- [EXERCISE GOAL]: Look for the word "Privacy". Copy every line of the listing where it occurs.

++++ RECORDS PROVIDED

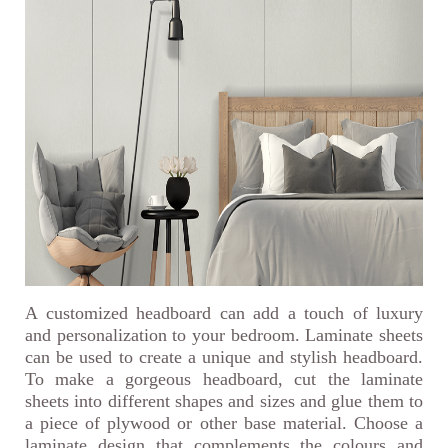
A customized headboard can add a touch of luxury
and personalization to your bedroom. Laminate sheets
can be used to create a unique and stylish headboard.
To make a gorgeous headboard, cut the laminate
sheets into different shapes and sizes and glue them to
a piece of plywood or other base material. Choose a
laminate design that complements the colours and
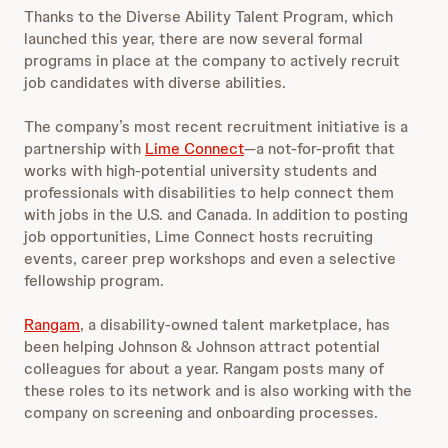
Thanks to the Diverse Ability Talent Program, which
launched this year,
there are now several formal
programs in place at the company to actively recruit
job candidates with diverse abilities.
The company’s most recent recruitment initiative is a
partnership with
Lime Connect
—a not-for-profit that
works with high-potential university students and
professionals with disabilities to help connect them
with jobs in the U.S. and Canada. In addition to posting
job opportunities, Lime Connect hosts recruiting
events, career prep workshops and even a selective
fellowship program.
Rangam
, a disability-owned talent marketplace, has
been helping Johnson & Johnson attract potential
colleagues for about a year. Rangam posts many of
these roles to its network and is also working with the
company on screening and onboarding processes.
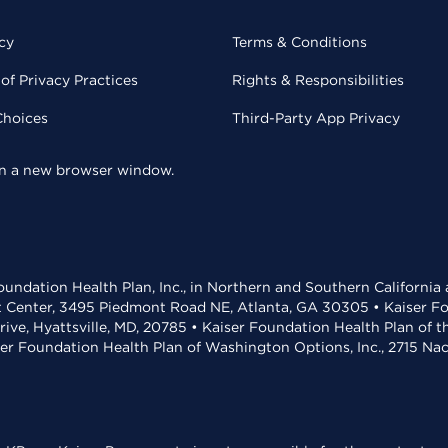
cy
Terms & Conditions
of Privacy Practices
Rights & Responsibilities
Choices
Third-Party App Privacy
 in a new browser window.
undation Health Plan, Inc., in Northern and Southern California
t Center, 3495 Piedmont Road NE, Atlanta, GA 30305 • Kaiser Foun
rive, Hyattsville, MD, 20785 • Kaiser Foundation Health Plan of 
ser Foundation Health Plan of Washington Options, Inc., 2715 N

++++++++
++++ RECORDS PROVIDED

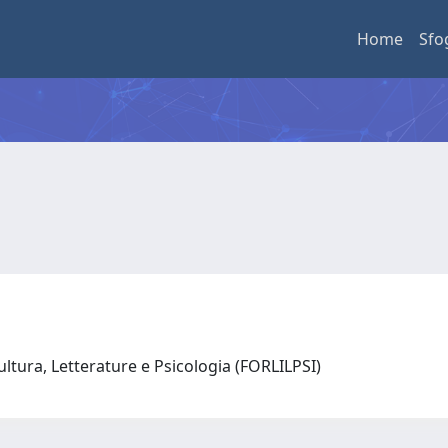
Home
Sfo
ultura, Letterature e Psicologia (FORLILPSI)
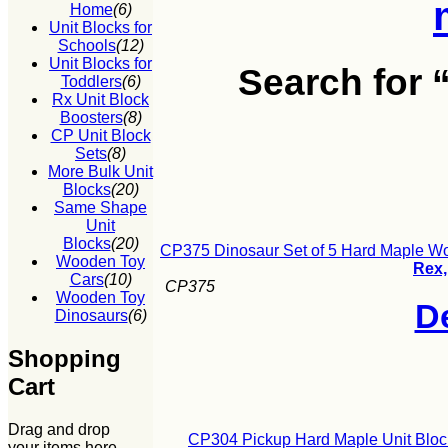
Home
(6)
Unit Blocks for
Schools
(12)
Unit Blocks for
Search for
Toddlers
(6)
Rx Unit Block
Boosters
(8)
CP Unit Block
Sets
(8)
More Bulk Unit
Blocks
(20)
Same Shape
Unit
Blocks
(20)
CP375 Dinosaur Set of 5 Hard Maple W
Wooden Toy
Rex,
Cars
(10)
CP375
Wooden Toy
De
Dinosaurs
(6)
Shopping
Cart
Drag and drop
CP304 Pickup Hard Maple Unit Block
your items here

++++++++

- [PROBLEM SOLUTION]:
of Privacy Practices
Third-Party App Privacy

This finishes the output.